A quoi ressemble la recherche d’emploi d’un jeune diplômé ? Le site RegionsJob publie son étude annuelle sur l’insertion professionnelle des jeunes. S’en dégage un tableau contrasté, où certains diplômés semblent s’insérer rapidement dans des emplois stables, quand d’autres attendent plusieurs mois avant de trouver un poste.

Les chanceux trouvent vite, les autres moins

Pour un peu plus d’un tiers des jeunes diplômés, l’insertion sur le marché du travail se fait tout en douceur : 15% sont directement embauchés à l’issue de leurs stages, et 23% en moins de trois mois. Ça se complique pour les autres, puisque 39% ne décrochent un poste que plus de 10 mois après leur sortie. 17% sont recrutés au bout de quatre à six mois.

Le CDI existe encore…

… à condition de bien chercher. Selon RegionsJob, 43% des jeunes diplômés en 2010-2011 ont décroché directement un contrat à durée indéterminée, contre 34% en CDD et 15% en intérim.

Les réseaux sociaux ne sont pas entrés dans les mœurs

Les jeunes diplômés sont 92% à chercher du travail sur les sites emplois et 82% par candidatures spontanées. Facebook, Twitter et autres LinkedIn ne séduisent que 38% d’entre eux, loin derrière le réseau familial ou relationnel. Une hiérarchie en phase avec le comportement des recruteurs : 77% des entreprises recrutent encore sur les « jobboards », contre 25% par cooptation et 20% sur les réseaux sociaux.

Une « génération Erasmus » encore très casanière

La mobilité internationale semble encore cantonnée aux années d’études et aux stages, puisque 71% des jeunes diplômés cherchent avant tout à travailler dans leur région d’origine. Seuls 17% élargissent leur terrain de chasse à la France entière, 9% à l’international et 3% en Europe.

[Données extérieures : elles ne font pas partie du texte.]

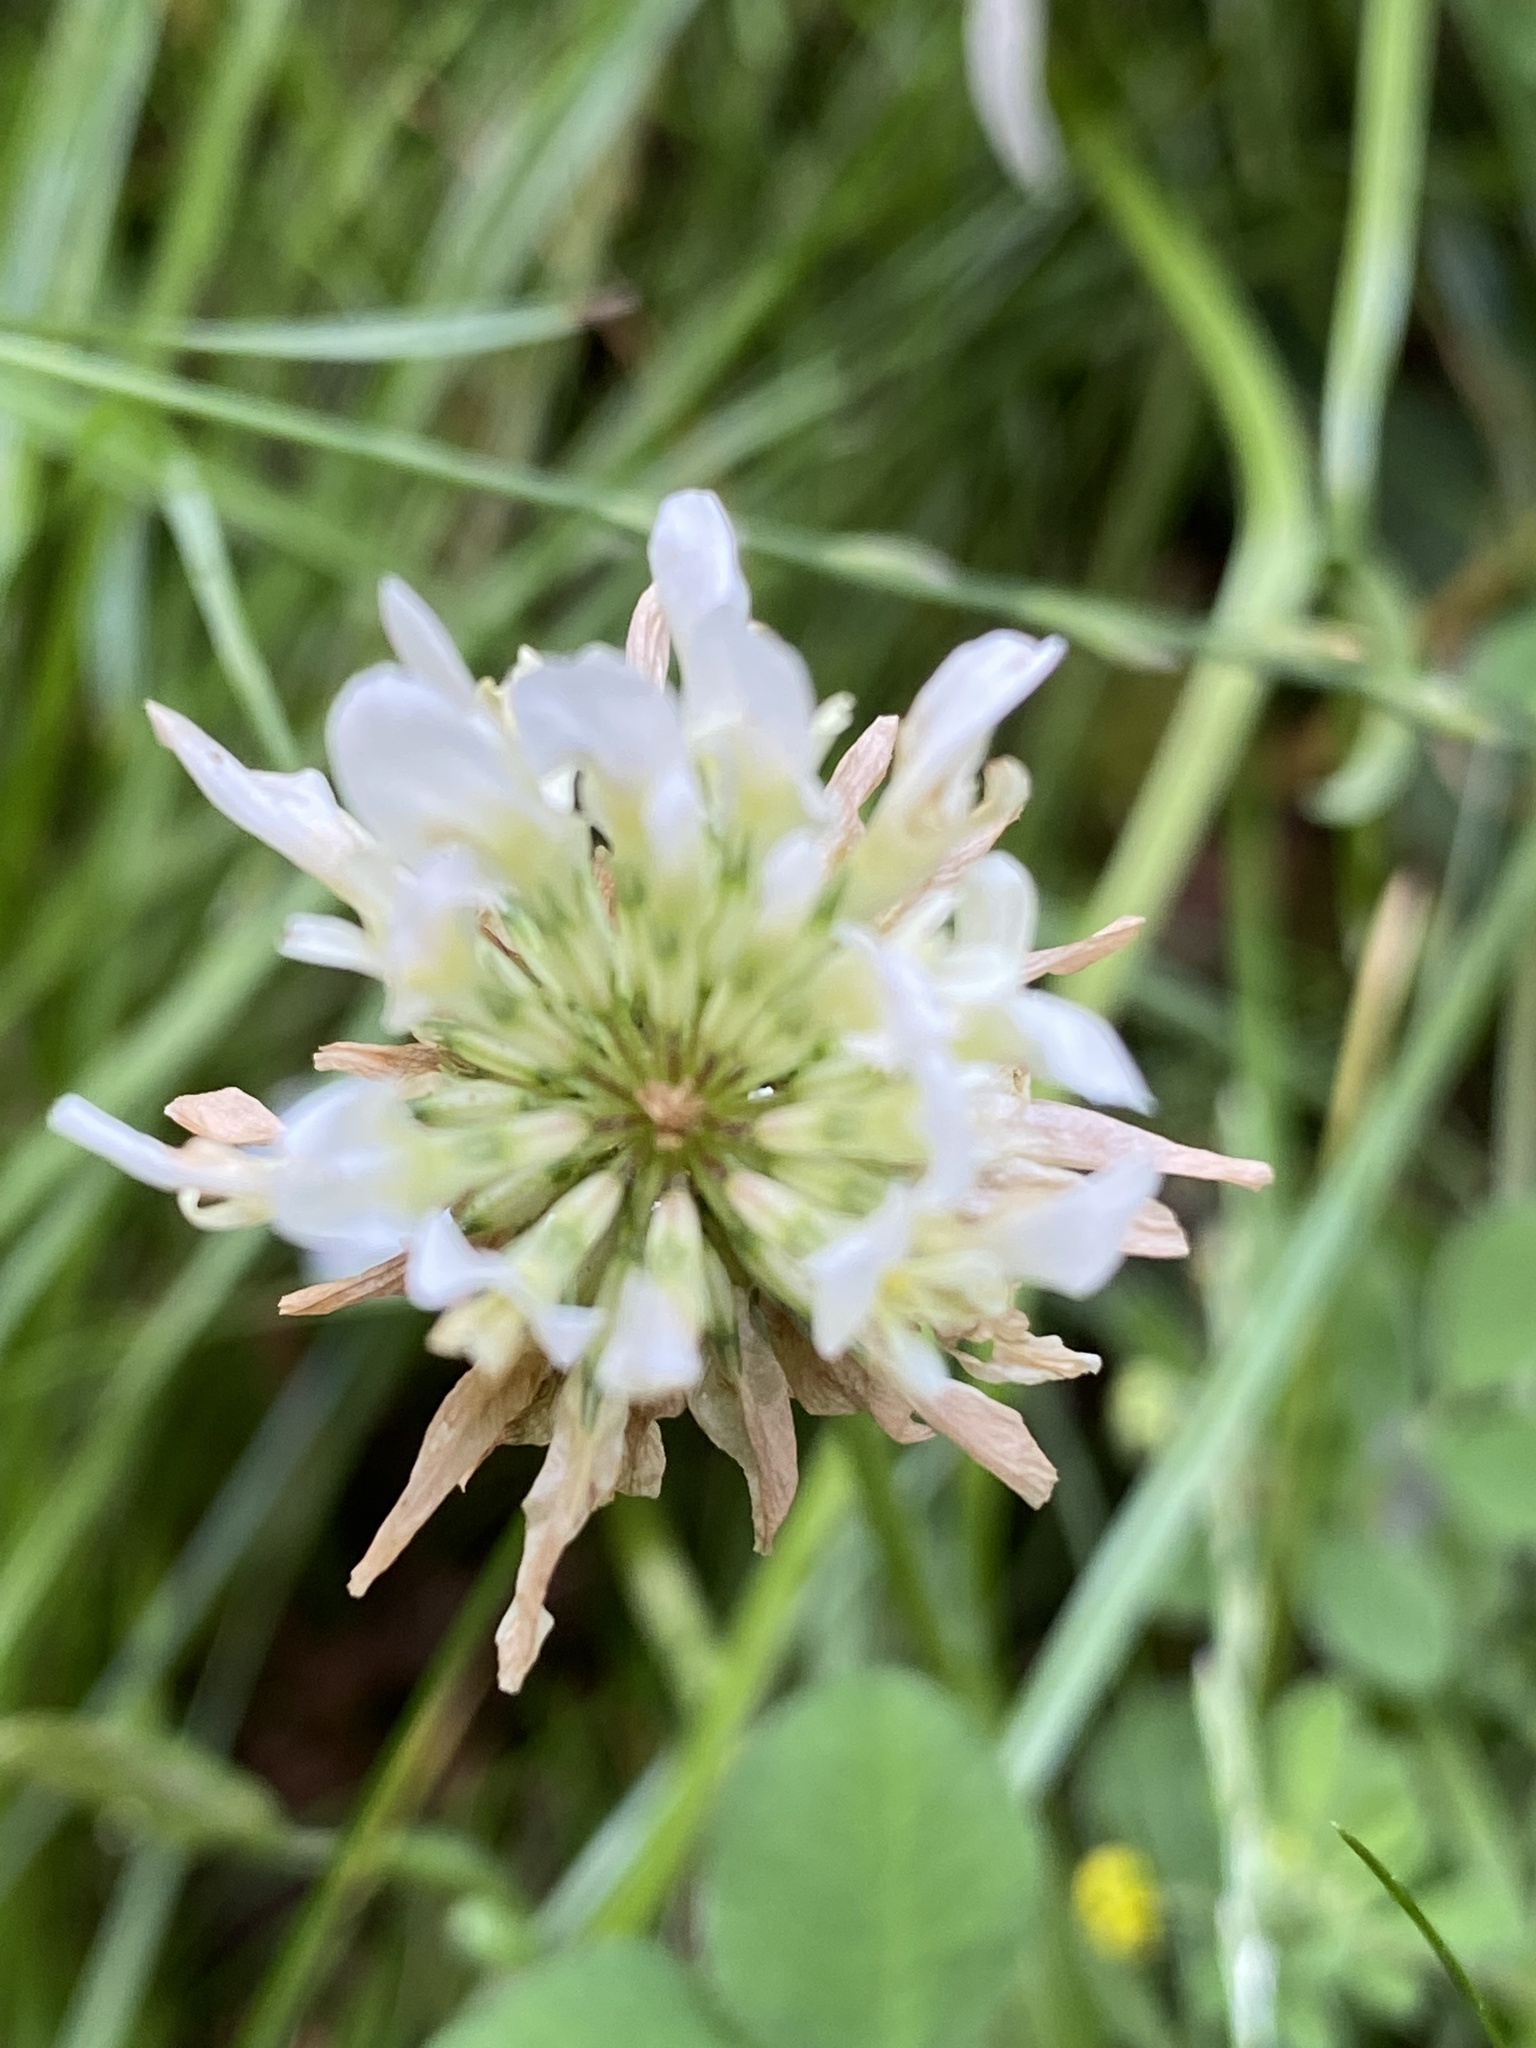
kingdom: Plantae
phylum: Tracheophyta
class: Magnoliopsida
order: Fabales
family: Fabaceae
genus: Trifolium
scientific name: Trifolium repens
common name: White clover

L’intérêt du poste passe avant le salaire

Ce qui détermine leur choix d’accepter un poste ? L’intérêt de la mission en priorité, pour 85% des jeunes diplômés. Arrivent ensuite la localisation -pour 73%- loin devant le salaire (54%).

45% des jeunes diplômés commencent d’ailleurs avec une rémunération de 16 à 20.000 euros annuels bruts, seuls 25% empochant plus de 25.000 euros annuels. Un quart d’entre eux cite d’ailleurs le salaire comme principal motif d’insatisfaction.

Enquête menée par RegionsJob auprès de 4299 jeunes diplômés, 63 entreprises et 68 écoles.